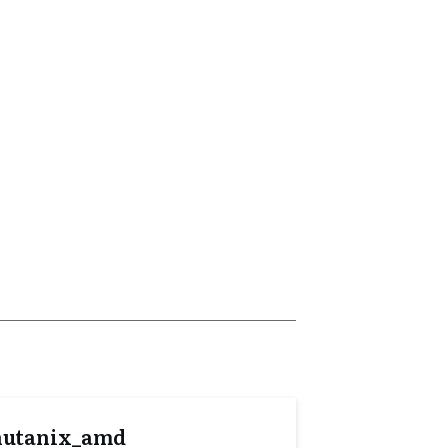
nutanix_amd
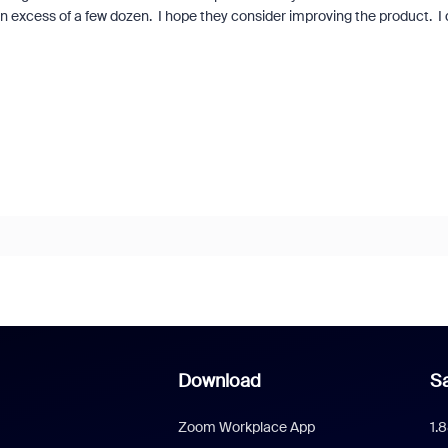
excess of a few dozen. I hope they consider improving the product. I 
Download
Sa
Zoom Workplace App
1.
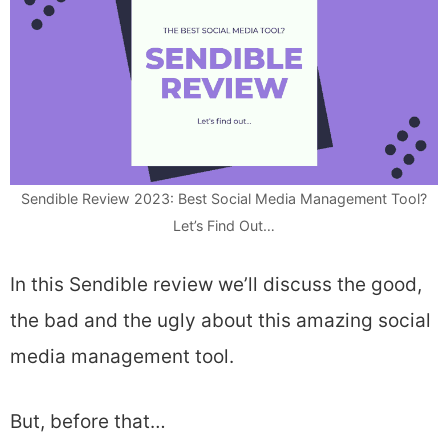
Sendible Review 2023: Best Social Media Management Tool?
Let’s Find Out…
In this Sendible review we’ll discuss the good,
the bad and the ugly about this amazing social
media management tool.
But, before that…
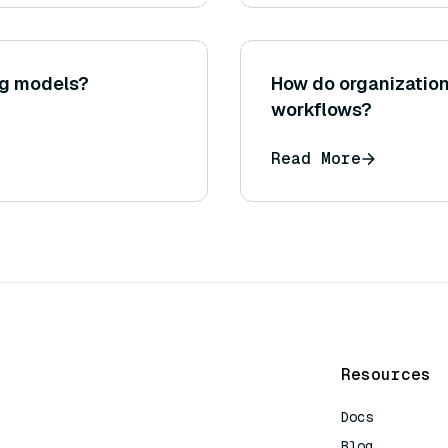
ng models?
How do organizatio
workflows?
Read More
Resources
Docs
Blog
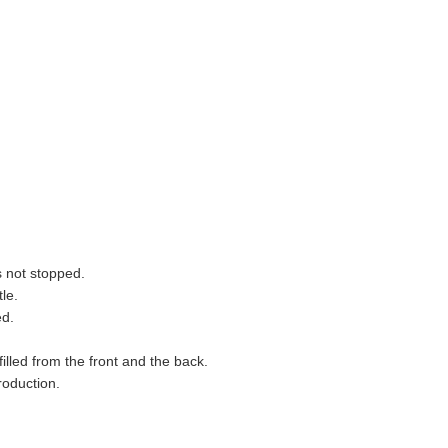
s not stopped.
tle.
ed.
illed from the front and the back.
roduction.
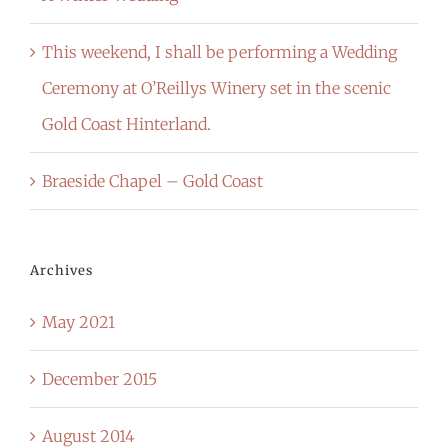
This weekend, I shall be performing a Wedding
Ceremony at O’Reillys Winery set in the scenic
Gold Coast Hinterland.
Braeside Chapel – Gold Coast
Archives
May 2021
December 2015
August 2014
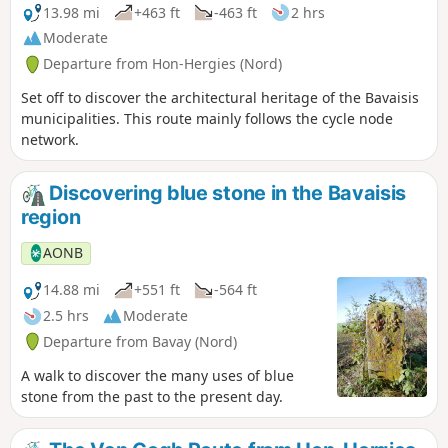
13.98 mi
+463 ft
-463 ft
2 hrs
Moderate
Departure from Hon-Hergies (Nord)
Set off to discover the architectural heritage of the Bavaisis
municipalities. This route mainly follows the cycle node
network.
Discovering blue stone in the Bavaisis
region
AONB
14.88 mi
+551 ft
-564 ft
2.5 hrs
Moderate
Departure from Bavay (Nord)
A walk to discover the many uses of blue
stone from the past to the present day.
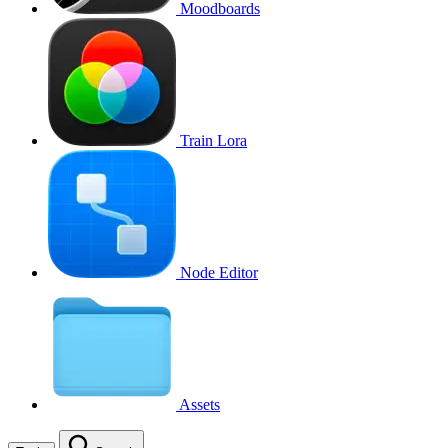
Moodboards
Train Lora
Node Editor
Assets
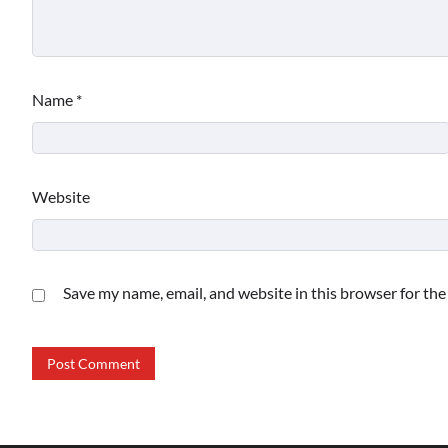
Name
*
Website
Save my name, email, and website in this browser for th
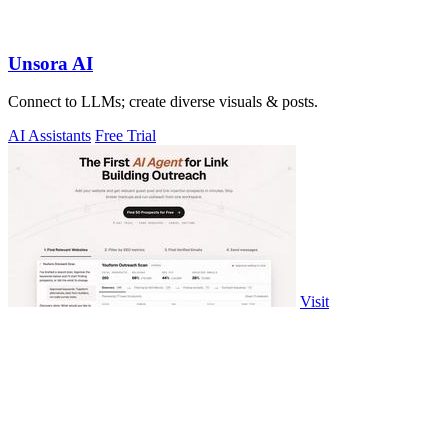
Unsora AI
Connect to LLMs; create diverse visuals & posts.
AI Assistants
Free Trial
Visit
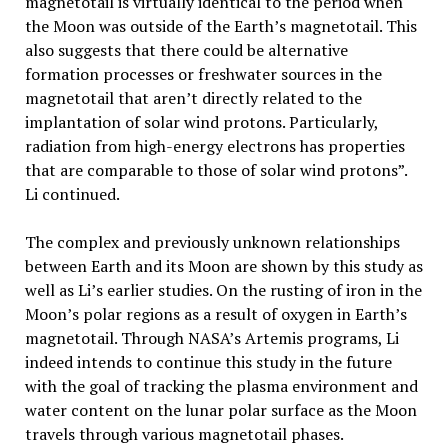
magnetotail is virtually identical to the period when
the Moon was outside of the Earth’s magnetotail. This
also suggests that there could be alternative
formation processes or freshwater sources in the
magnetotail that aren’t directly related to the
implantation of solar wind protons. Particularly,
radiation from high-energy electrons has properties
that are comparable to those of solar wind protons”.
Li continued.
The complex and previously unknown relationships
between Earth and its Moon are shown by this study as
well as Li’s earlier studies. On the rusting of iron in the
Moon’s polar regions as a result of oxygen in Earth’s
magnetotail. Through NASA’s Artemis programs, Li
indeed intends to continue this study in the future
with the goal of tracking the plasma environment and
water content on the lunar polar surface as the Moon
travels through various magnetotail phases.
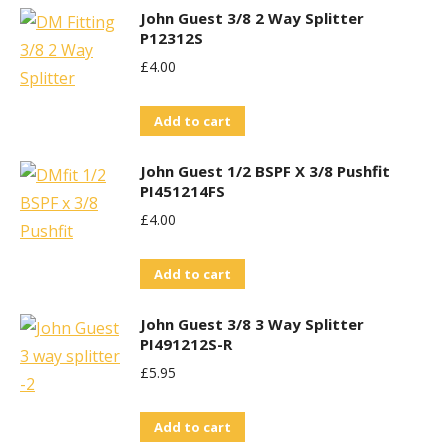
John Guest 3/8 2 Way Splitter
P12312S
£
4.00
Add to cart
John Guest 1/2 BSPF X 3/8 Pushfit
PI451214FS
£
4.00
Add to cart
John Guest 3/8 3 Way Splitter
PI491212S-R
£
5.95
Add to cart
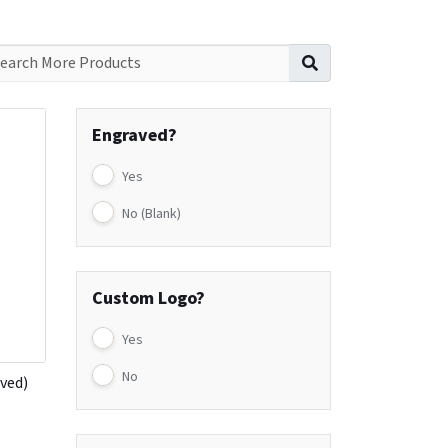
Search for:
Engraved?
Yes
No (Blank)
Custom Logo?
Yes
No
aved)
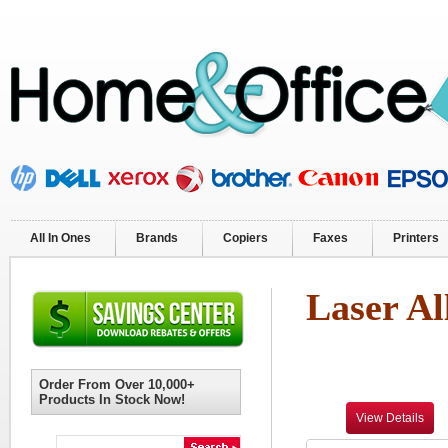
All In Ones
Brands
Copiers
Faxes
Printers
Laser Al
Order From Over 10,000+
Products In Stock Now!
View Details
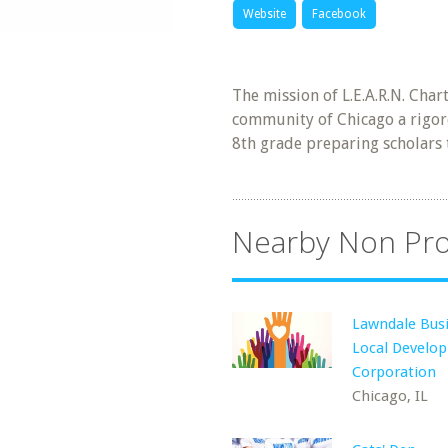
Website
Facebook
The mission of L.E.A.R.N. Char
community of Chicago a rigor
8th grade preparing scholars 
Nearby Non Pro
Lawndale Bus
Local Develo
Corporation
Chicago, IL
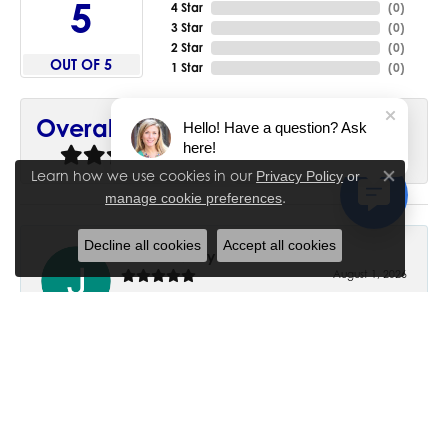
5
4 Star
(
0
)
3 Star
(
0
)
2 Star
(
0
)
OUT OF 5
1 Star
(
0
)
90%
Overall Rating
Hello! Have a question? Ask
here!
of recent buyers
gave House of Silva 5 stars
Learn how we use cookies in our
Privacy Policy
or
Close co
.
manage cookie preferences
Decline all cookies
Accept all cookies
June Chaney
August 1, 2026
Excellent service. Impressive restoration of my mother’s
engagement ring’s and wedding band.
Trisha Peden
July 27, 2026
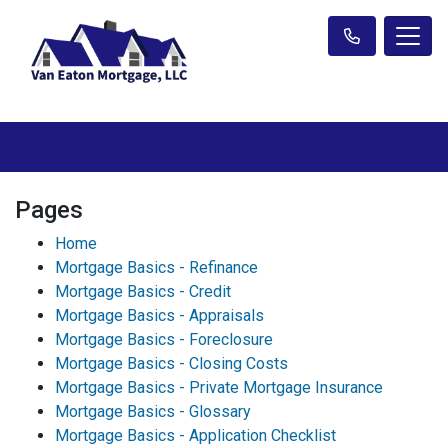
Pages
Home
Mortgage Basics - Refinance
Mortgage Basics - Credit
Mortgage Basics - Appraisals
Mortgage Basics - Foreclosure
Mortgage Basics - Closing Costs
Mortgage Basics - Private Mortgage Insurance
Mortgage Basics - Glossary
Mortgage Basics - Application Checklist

* * * *

- ACTION ITEM:
Give back all entries exactly. No pictures belong in the copy.

- EXERCISE ANSWER:
nutanix_amd
excess of a few dozen. I hope they consider improving the product. I 
Download
Sa
Zoom Workplace App
1.
Sendible Review 2023: Best Social Media Management Tool?
Let’s Find Out…
In this Sendible review we’ll discuss the good,
the bad and the ugly about this amazing social
media management tool.
But, before that…
ng models?
How do organizatio
workflows?
Read More
Resources
Docs
Blog
s not stopped.
tle.
ed.
illed from the front and the back.
roduction.
This weekend, I shall be performing a Wedding
Ceremony at O’Reillys Winery set in the scenic
Gold Coast Hinterland.
Braeside Chapel – Gold Coast
Archives
May 2021
December 2015
August 2014
13.98 mi
+463 ft
-463 ft
2 hrs
Moderate
Departure from Hon-Hergies (Nord)
Set off to discover the architectural heritage of the Bavaisis
municipalities. This route mainly follows the cycle node
network.
Discovering blue stone in the Bavaisis
region
AONB
14.88 mi
+551 ft
-564 ft
2.5 hrs
Moderate
Departure from Bavay (Nord)
A walk to discover the many uses of blue
stone from the past to the present day.
Moodboards
Train Lora
Node Editor
Assets
Name
*
Website
Save my name, email, and website in this browser for th
Unsora AI
Connect to LLMs; create diverse visuals & posts.
AI Assistants
Free Trial
Visit
magnetotail is virtually identical to the period when
the Moon was outside of the Earth’s magnetotail. This
also suggests that there could be alternative
formation processes or freshwater sources in the
magnetotail that aren’t directly related to the
implantation of solar wind protons. Particularly,
radiation from high-energy electrons has properties
that are comparable to those of solar wind protons”.
Li continued.
The complex and previously unknown relationships
between Earth and its Moon are shown by this study as
well as Li’s earlier studies. On the rusting of iron in the
Moon’s polar regions as a result of oxygen in Earth’s
magnetotail. Through NASA’s Artemis programs, Li
indeed intends to continue this study in the future
with the goal of tracking the plasma environment and
water content on the lunar polar surface as the Moon
travels through various magnetotail phases.
John Guest 3/8 2 Way Splitter
P12312S
£
4.00
Add to cart
John Guest 1/2 BSPF X 3/8 Pushfit
PI451214FS
£
4.00
Add to cart
John Guest 3/8 3 Way Splitter
PI491212S-R
£
5.95
Add to cart
Search for:
Engraved?
Yes
No (Blank)
Custom Logo?
Yes
No
aved)
All In Ones
Brands
Copiers
Faxes
Printers
Laser Al
Order From Over 10,000+
Products In Stock Now!
View Details
Website
Facebook
The mission of L.E.A.R.N. Char
community of Chicago a rigor
8th grade preparing scholars 
Nearby Non Pro
Lawndale Bus
Local Develo
Corporation
Chicago, IL
5
4 Star
(
0
)
3 Star
(
0
)
2 Star
(
0
)
OUT OF 5
1 Star
(
0
)
90%
Overall Rating
Hello! Have a question? Ask
here!
of recent buyers
gave House of Silva 5 stars
Learn how we use cookies in our
Privacy Policy
or
Close co
.
manage cookie preferences
Decline all cookies
Accept all cookies
June Chaney
August 1, 2026
Excellent service. Impressive restoration of my mother’s
engagement ring’s and wedding band.
Trisha Peden
July 27, 2026
Pages
Home
Mortgage Basics - Refinance
Mortgage Basics - Credit
Mortgage Basics - Appraisals
Mortgage Basics - Foreclosure
Mortgage Basics - Closing Costs
Mortgage Basics - Private Mortgage Insurance
Mortgage Basics - Glossary
Mortgage Basics - Application Checklist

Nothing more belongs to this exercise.